*** Source text ***

It’s easy to react on a visceral level to the color and content in Katrina Andry’s work, to be amazed at the technical brilliance, because she is drawing figures into wood with a sharp knife, passing paper multiple times through a giant press that fills the ground floor of her Mid-City double. But in the work are lessons and corrections about a painful history that is still underway.
Living with Katrina’s work and being her friend makes me more careful with language, with my assumptions about racial history, my too-casual use of the word Creole, where what is deemed beautiful – less threatening? Less dark? More rare? - becomes a matter of skin tones. What role do I – do we – play in maintaining negative and detrimental stereotypes? As Katrina asked of the reader in a recent interview with BOMB Magazine – why is it still?

*** End of Source text ***
*** Exercise data ***

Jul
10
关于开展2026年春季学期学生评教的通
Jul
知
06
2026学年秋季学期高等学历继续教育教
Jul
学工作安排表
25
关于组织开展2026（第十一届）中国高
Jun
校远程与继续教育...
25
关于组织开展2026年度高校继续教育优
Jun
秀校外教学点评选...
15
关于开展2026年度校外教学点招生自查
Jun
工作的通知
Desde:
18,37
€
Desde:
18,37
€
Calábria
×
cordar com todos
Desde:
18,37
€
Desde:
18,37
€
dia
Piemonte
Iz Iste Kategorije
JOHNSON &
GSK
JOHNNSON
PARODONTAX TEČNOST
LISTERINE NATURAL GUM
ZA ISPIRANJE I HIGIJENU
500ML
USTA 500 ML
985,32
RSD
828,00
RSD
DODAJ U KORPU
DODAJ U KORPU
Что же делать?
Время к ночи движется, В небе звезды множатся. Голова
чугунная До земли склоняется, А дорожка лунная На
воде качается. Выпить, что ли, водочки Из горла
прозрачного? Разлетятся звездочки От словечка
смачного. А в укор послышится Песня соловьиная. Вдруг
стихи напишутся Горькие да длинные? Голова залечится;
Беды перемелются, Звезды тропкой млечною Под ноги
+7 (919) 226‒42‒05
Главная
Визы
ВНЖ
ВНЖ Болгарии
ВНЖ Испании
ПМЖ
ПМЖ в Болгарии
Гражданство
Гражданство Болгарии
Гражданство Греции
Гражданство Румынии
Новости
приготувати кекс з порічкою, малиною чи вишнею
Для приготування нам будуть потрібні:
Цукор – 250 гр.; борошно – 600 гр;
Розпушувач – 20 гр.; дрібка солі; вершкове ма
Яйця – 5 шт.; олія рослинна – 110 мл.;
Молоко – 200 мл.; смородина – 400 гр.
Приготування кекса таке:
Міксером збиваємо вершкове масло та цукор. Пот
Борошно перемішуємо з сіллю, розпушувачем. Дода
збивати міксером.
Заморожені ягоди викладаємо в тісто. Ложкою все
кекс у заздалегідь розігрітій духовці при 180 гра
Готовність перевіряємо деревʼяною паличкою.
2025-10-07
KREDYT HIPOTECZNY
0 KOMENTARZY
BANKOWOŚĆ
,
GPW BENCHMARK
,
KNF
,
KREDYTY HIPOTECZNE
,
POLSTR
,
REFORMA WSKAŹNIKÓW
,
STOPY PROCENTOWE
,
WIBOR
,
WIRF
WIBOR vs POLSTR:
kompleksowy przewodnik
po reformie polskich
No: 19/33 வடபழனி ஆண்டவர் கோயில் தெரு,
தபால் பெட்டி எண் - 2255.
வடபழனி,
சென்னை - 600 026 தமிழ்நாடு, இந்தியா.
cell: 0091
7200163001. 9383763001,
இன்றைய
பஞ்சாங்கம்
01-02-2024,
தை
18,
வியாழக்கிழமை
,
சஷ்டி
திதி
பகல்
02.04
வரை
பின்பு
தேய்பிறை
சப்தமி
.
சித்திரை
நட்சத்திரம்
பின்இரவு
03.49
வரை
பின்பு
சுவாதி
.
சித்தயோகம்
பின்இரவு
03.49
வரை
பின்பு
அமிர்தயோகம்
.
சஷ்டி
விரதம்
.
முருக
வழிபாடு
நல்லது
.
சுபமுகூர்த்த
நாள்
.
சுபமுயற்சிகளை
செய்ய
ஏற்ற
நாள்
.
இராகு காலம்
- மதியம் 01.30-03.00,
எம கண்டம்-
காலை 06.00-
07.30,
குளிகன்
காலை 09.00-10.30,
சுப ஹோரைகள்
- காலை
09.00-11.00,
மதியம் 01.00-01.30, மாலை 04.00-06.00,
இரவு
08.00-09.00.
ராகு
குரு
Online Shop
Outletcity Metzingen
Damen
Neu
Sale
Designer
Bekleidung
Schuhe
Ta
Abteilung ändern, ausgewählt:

*** End of Exercise data ***

● **Study questions**
1. In the passage about Katrina Andry's work, where is the giant press she uses?
2. Write what comes next in the passage about Katrina Andry's work, picking up after its final sentence.

● **Solved tasks**
1. It fills the ground floor of her Mid-City double.

2.
Her show at Other Plans explores Colorism, the exoticization of Black bodies, folklore, anthropomorphism, and the injury of dispossession and systemic injustice. Until now, these works have not been on public view in New Orleans.
- Pia Z. Ehrhardt
KATRINA ANDRY x PIA Z. EHRHARDT
Pia Z. Ehrhardt (PZE): The titles for your work are sometimes colloquial, other times, poetic and lyrical. The Promise of the Rainbow Never Came; Depose and Dispose (of); I’m Not Your Chocolate Fantasy: Don’t Touch My Hair; Sirens of Gentrification. They feel spoken, directed at the viewer, and provoke societal norms. Do ideas for your work often begin with words?
Katrina Andry (KA): I normally come up with the titles prior to making the work. I'll have an idea of what I want to do, and then my head will swirl with how many works I want to do, and then I’ll sketch out how they might be composed. You've seen my sketchbooks. They’re mostly words and stick figures. I read to inform my work, so language is a big informant. Also, there’s a lot of symbolism in my work. And as I'm thinking about a series, I'm doing all this mind mapping, and symbolism tends to come up.
PZE: Did The Promise of the Rainbow Never Came begin with research about the Middle Passage?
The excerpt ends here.